Ao contrário de muitos assentamentos de sem-terra, o acampamento da Fazenda Cantagalo, no município de Rio das Ostras (170 km do Rio), reúne pessoas de raízes urbanas que procuram o campo como saída para o desemprego na cidade.
As 63 famílias que estão acampadas no local desde o dia 27 de março de 1994 vieram de Campo Grande, Santa Cruz (zona oeste do Rio) e de Nova Iguaçu (município da Baixada Fluminense).
Eles chegaram à Fazenda Cantagalo na esperança de conseguir demarcar, para cada família, 10 dos 1.749 hectares desapropriados pelo Incra (Instituto Nacional de Colonização e Reforma Agrária).
Porém uma disputa judicial entre o Incra e os ocupantes da terra está impedindo, até agora, que a integração de posse seja feita.
Enquanto aguardam a decisão, as 63 famílias (cerca de 250 pessoas) estão acampadas no alto de uma colina, ocupando, aos poucos e com constantes conflitos com os grileiros, suas encostas.
Ao olhar para o seu futuro pedaço de terra, Damião Fonseca do Amaral, 47, diz o que levou um operário da construção civil a trocar a cidade pelo campo. "Que tipo de vida eu ia poder dar para os meus cinco filhos na cidade? Meus meninos iam virar traficantes, e minhas meninas, prostitutas."
Maria Paula Gomes, 63, nasceu em Resplendor (MG) e viveu em fazenda até se mudar há mais de 30 anos para o Rio, onde trabalhou como enfermeira.
Com seu "time de futebol" -forma que usa para se referir a seus 11 filhos- criado, Maria Paula decidiu entrar para o MST (Movimento dos Trabalhadores Rurais Sem Terra) e pleitear um pedaço de terra.
Ela não esconde que é dona de um lote na favela Cavalo de Aço, em Realengo (zona norte). "Gosto de dizer a verdade. Eu tenho meu lote lá, mas é pequenininho. Quero uma terra onde eu possa plantar. Gosto mesmo é de trabalhar na roça. Plantar, ver crescer e colher."
Ainda sem terras demarcadas e com produção agrícola de subsistência, a vida das 63 famílias está longe de ser a sonhada pelos retirantes. Eles vivem em barracos de cerca de 3 m2, a água é de poço e eles não têm geladeiras.

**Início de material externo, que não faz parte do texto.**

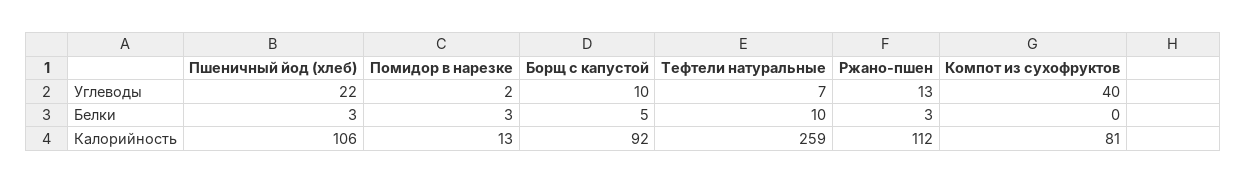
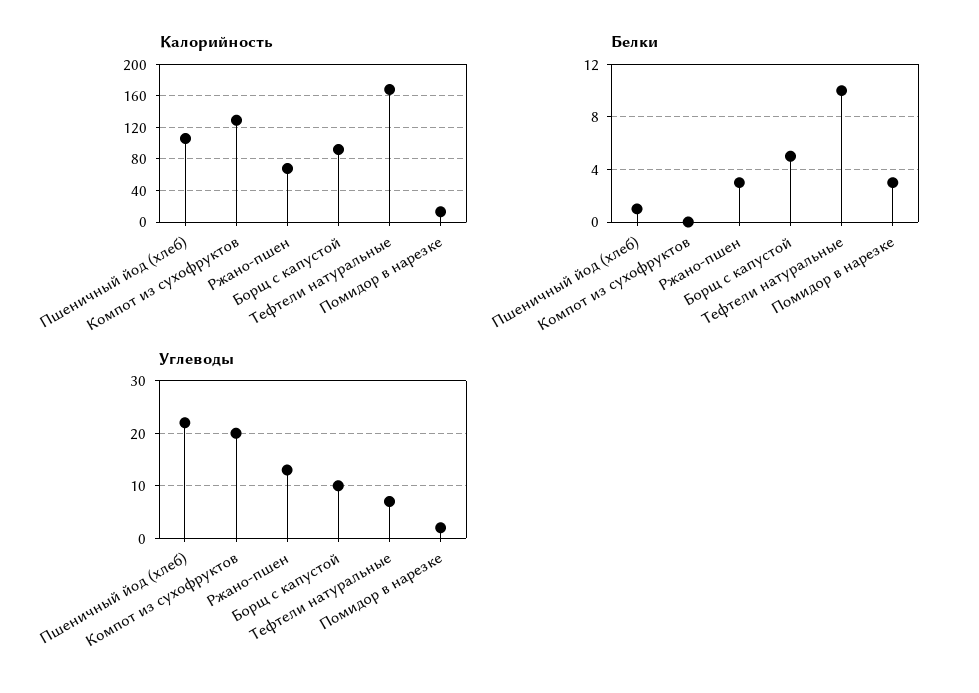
Углеводы, Компот из сухофруктов: 40 -> 20
Белки, Пшеничный йод (хлеб): 3 -> 1
Калорийность, Тефтели натуральные: 259 -> 170
Калорийность, Ржано-пшен: 112 -> 70
Калорийность, Компот из сухофруктов: 81 -> 130

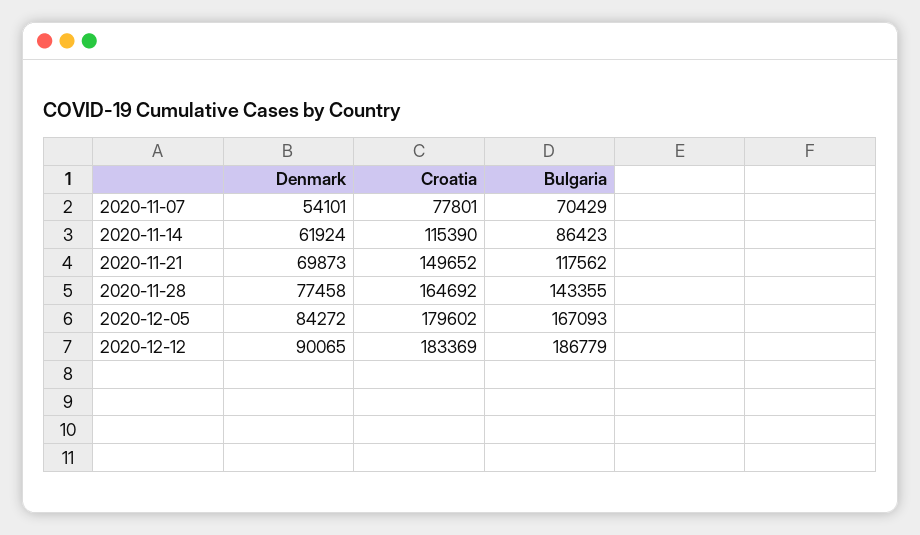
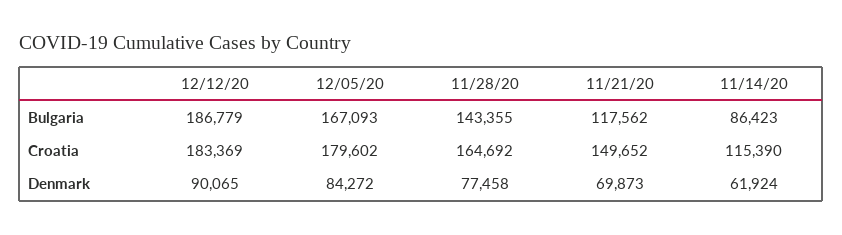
Denmark, 2020-11-07: 54101 -> none
Croatia, 2020-11-07: 77801 -> none
Bulgaria, 2020-11-07: 70429 -> none

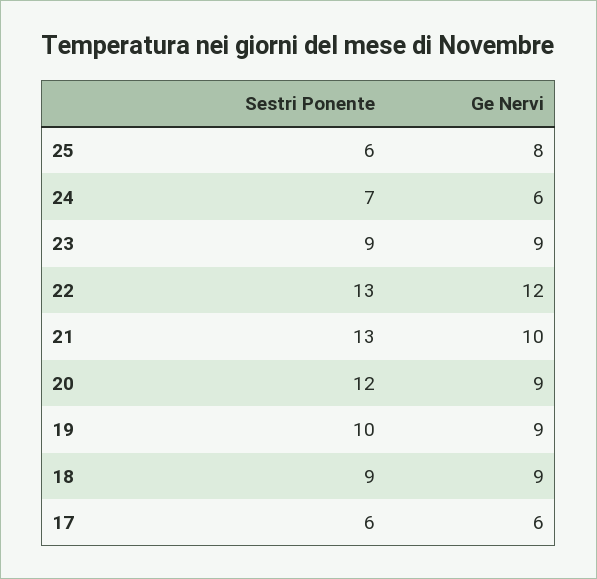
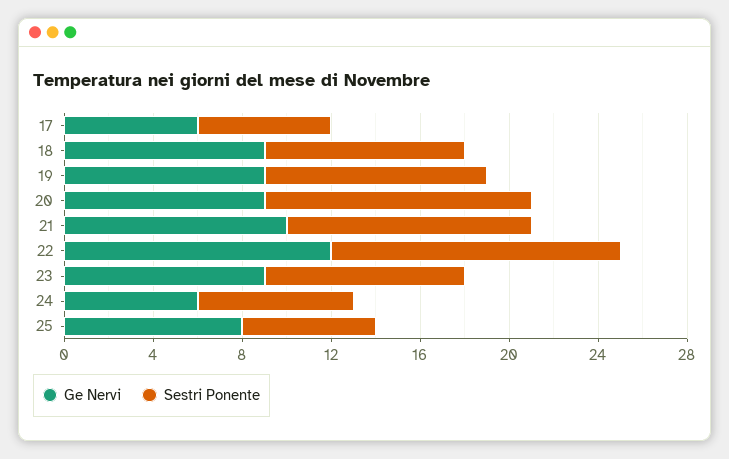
Sestri Ponente, 21: 13 -> 11

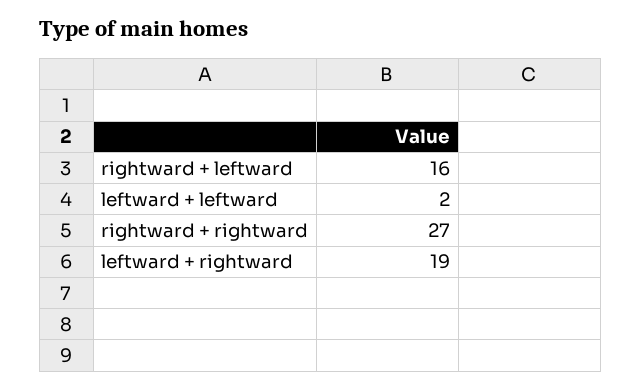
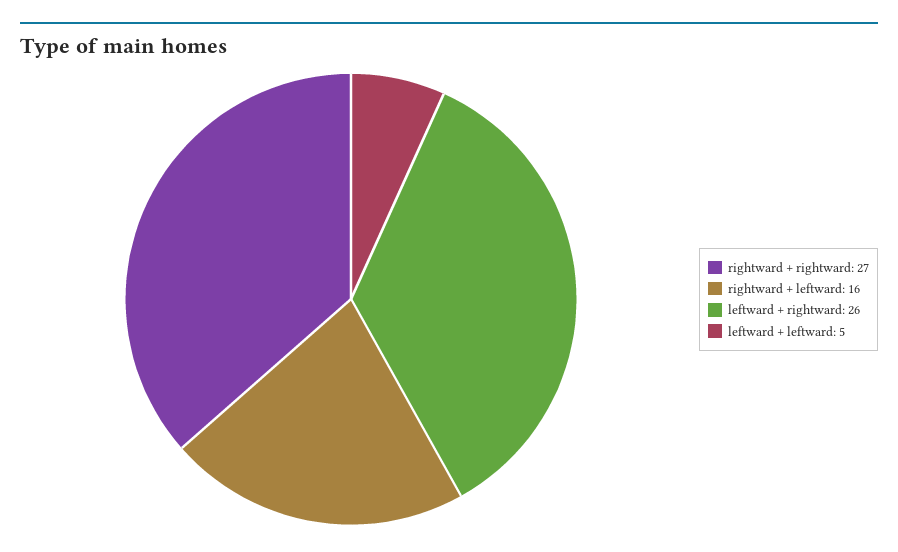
leftward + leftward: 2 -> 5
leftward + rightward: 19 -> 26

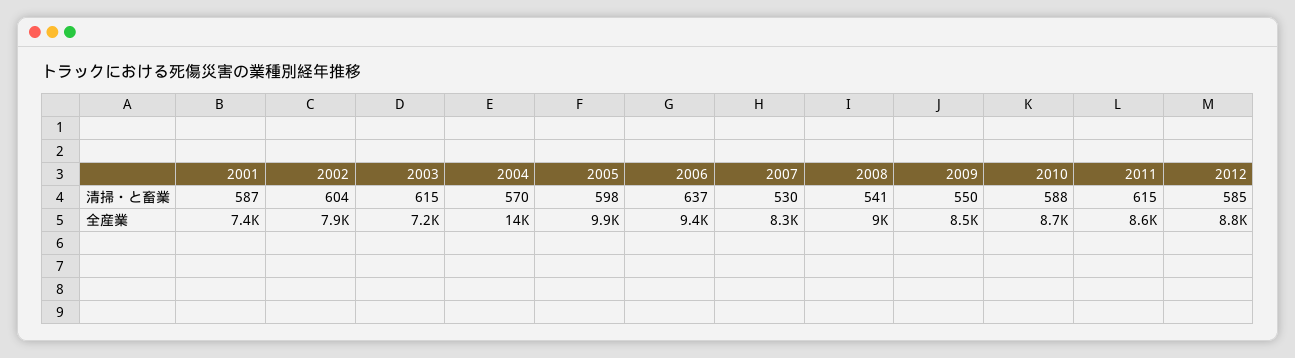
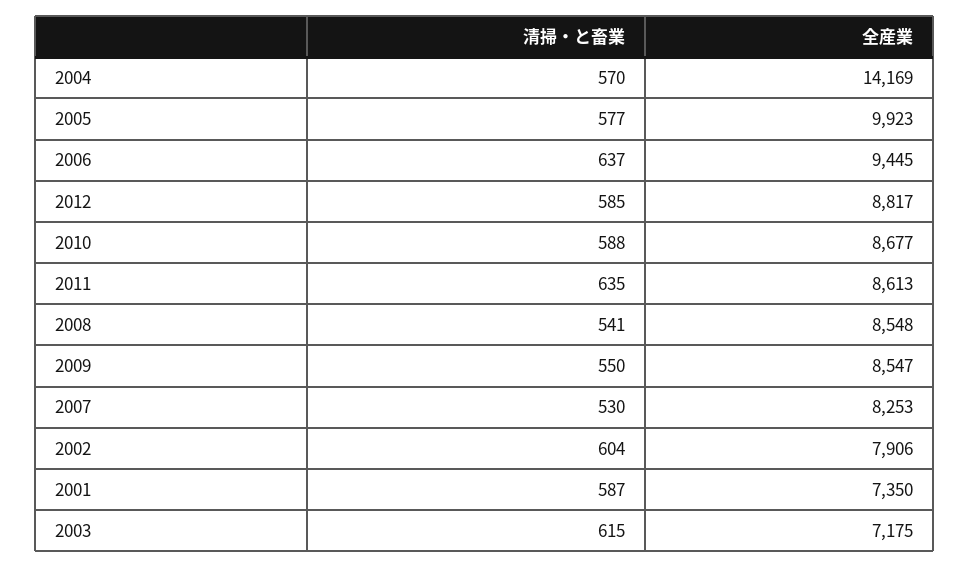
2005, 清掃・と畜業: 598 -> 577
2011, 清掃・と畜業: 615 -> 635
2008, 全産業: 9000 -> 8548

Os mantimentos são doados por sindicatos filiados à CUT (Central Única dos Trabalhadores). As crianças frequentam uma escola municipal próxima.
Em um ano e oito meses de ocupação, os sem-terra já tiveram, pelo menos, dois conflitos com grileiros e policiais.
Na última semana, um sem-terra foi ferido com um tiro na mão, quando três policiais tentaram retirar uma demarcação de terra que estava sendo feita. Os grileiros alegam que o policial atirou depois que os sem-terra atiraram. Os sem-terra dizem que não dispararam nenhum tiro.